(Sharecast News) - Car dealership Inchcape lifted its 2021 profit expectations on Thursday following a "strong" third-quarter performance.
In an update for the period from 1 July to 30 September, the company said group revenue grew 10% year-on-year on an organic basis to £1.9bn, but was down 2% on a reported basis. Compared to the third quarter of 2019, it was 2% lower on an organic basis.
In the distribution segment, revenue rose 20% year-on-year, but was 5% below the equivalent period in 2019. Inchcape said that while both the Europe and Americas & Africa regions generated revenue above 2019 levels, the Asia Pacific business was weighed down by the known impact of the Singapore vehicle licence cycle, and Australasia faced Covid-related restrictions.

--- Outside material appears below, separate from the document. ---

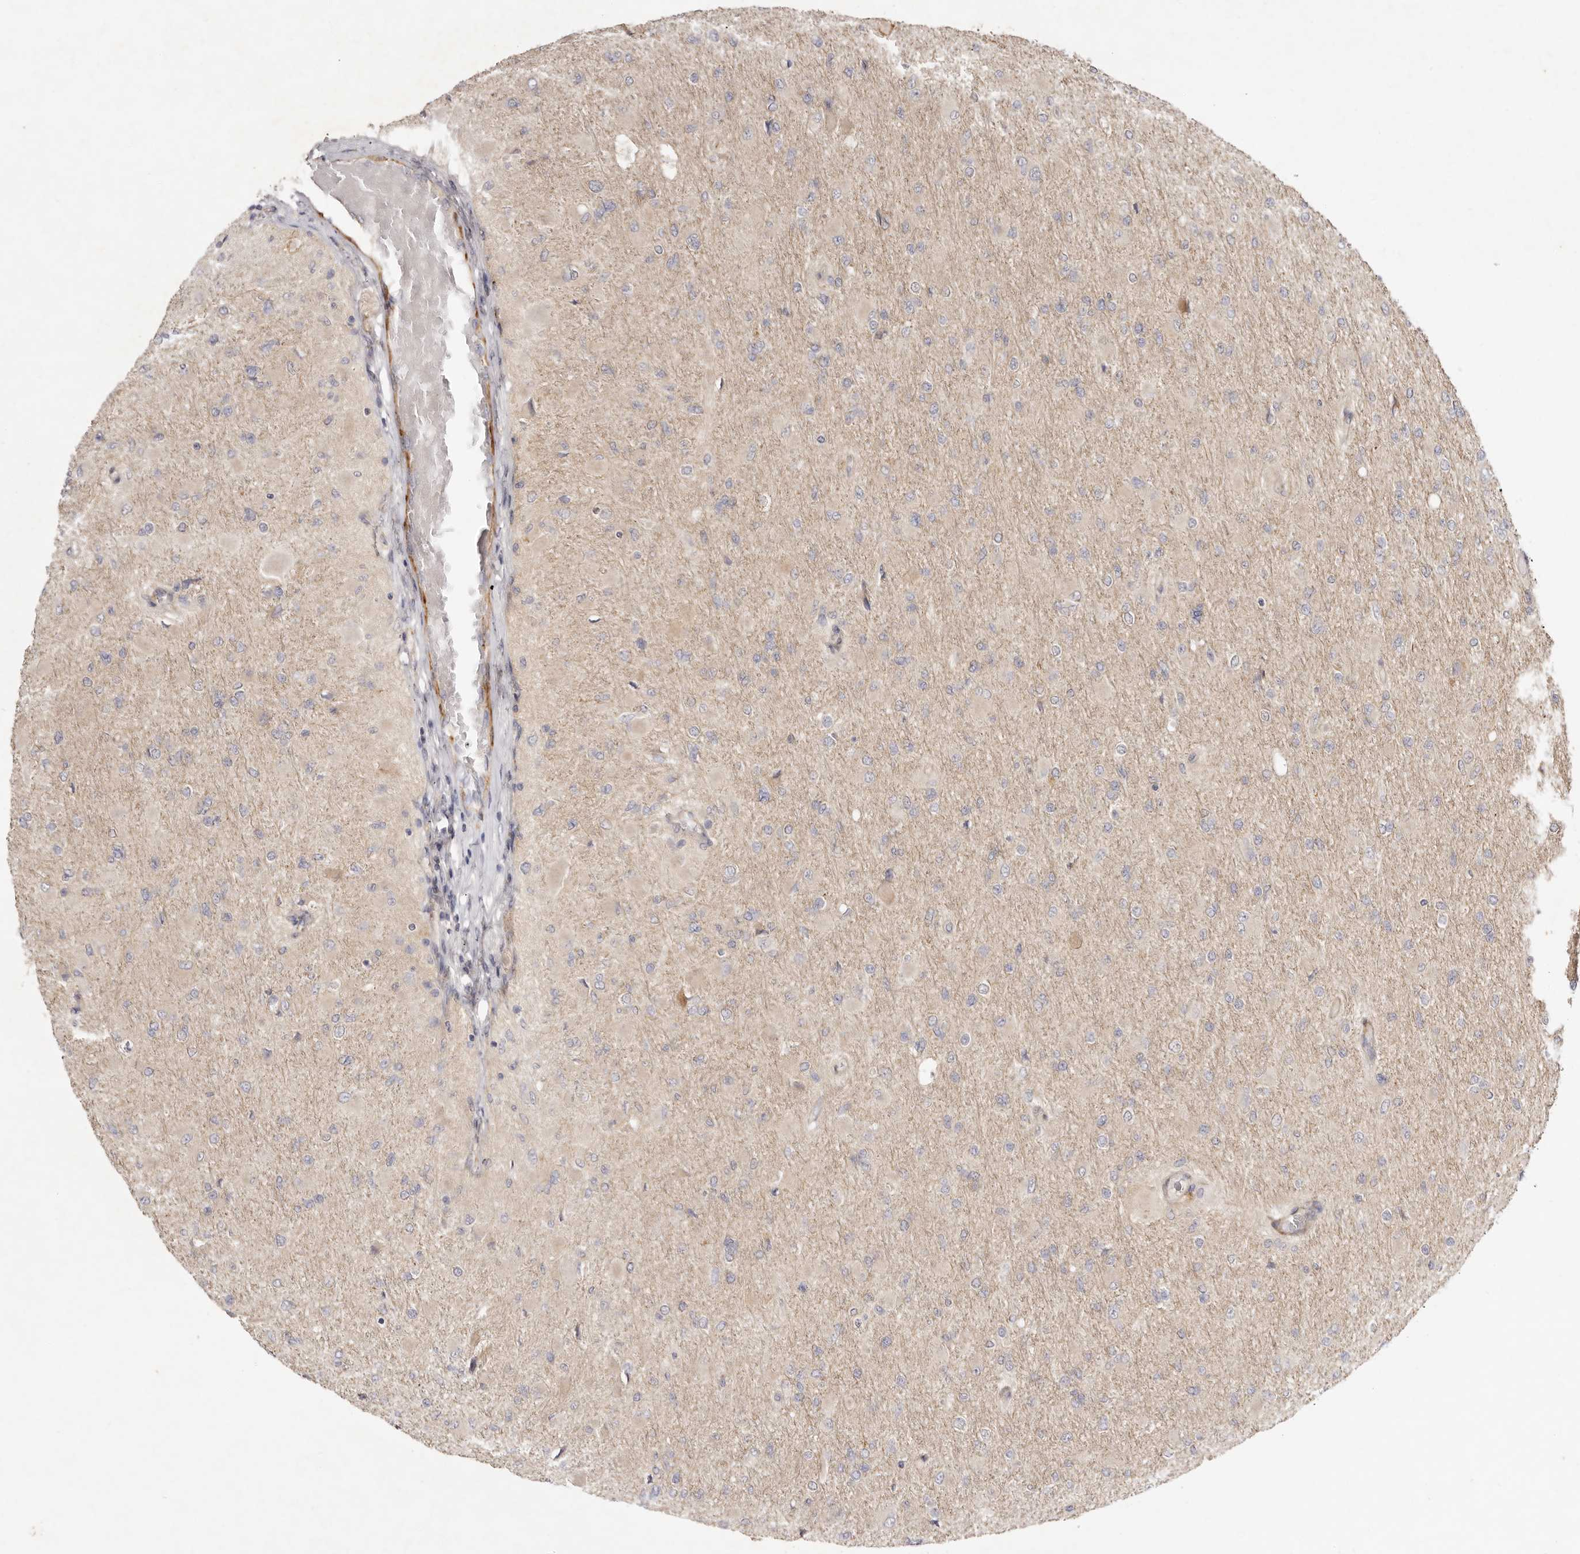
{"staining": {"intensity": "negative", "quantity": "none", "location": "none"}, "tissue": "glioma", "cell_type": "Tumor cells", "image_type": "cancer", "snomed": [{"axis": "morphology", "description": "Glioma, malignant, High grade"}, {"axis": "topography", "description": "Cerebral cortex"}], "caption": "Histopathology image shows no significant protein staining in tumor cells of glioma.", "gene": "ADAMTS9", "patient": {"sex": "female", "age": 36}}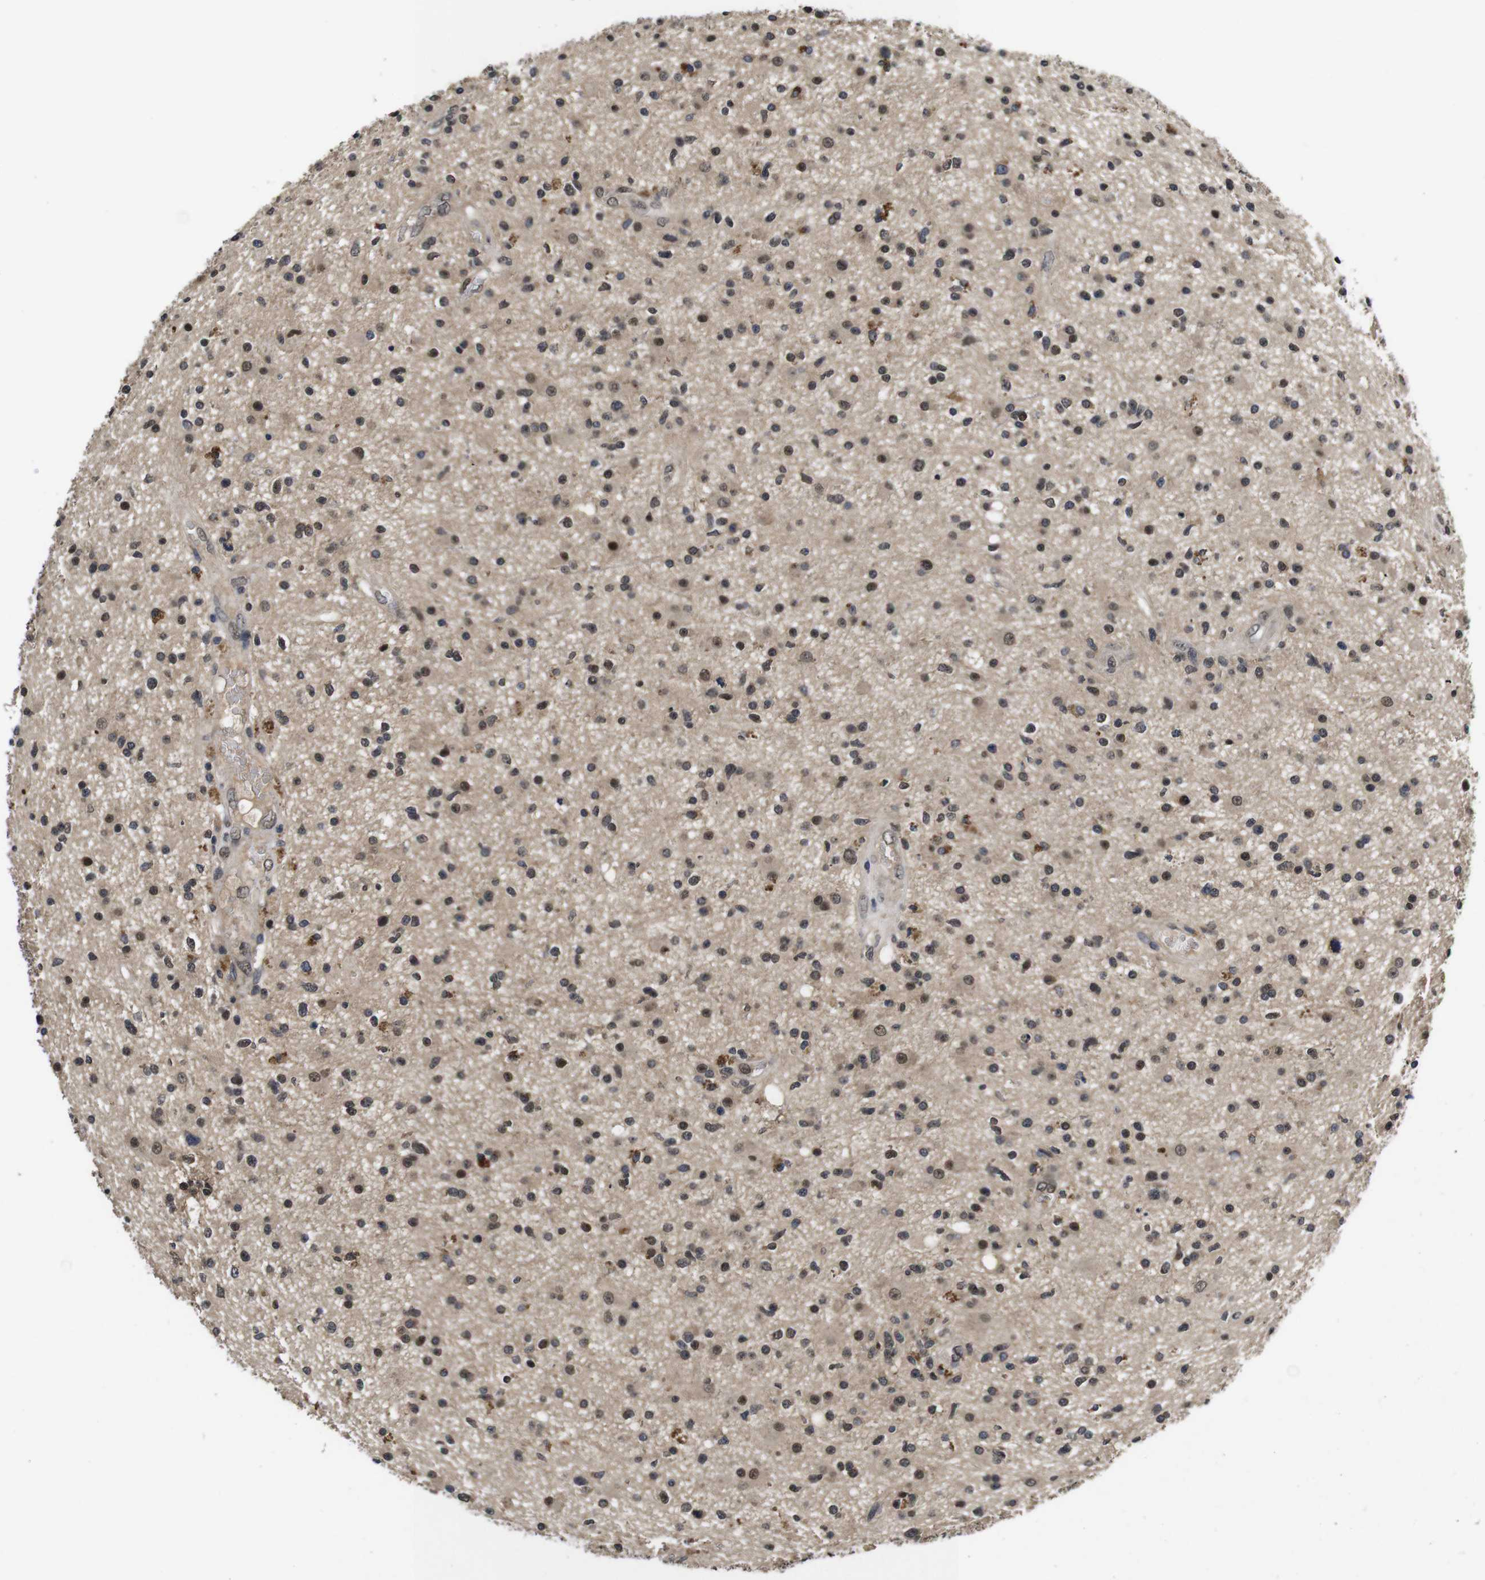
{"staining": {"intensity": "moderate", "quantity": ">75%", "location": "cytoplasmic/membranous,nuclear"}, "tissue": "glioma", "cell_type": "Tumor cells", "image_type": "cancer", "snomed": [{"axis": "morphology", "description": "Glioma, malignant, High grade"}, {"axis": "topography", "description": "Brain"}], "caption": "The image demonstrates immunohistochemical staining of malignant high-grade glioma. There is moderate cytoplasmic/membranous and nuclear expression is appreciated in about >75% of tumor cells. The staining was performed using DAB (3,3'-diaminobenzidine), with brown indicating positive protein expression. Nuclei are stained blue with hematoxylin.", "gene": "ZBTB46", "patient": {"sex": "male", "age": 33}}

In the retail unit, revenue fell 2% year-on-year, but was 5% higher than in 2019. Inchcape said this was a strong performance in the context of the supply constraints that continue to impact many of its OEM (original equipment manufacturer) partners.
The group now expects 2021 pre-tax profit of "at least £290m", driven by a stronger margin performance, up from previous guidance of "in excess of £260m".
Chief executive officer Duncan Tait said: "The group's Q3 results were stronger than expected. The better performance was broad based, with all regions supporting the results in the quarter. The pandemic continues to cause uncertainty across the globe, although with largely localised restrictions, it had a relatively small impact on the group in the period.
"While the ongoing supply shortages have had some impact on our topline performance, the group has, to date, benefited from higher vehicle gross margins."
Broker Peel Hunt lifted its December 2021 pre-tax profit estimate from £260m to £292m to give earnings per share of 54p from 48p.
It said that while there was no commentary on the FY22 outlook, gross margins should mitigate risk from vehicle supply.
Analyst Andrew Nussey, who rates the stock at 'buy' with a 1,000 price target, said the Capital Markets Day next month "could be a further catalyst".
"Shares trading on 16.1x December 22 continue to offer good value," he added.
At 1020 BST, the shares were up 3.2% at 831p.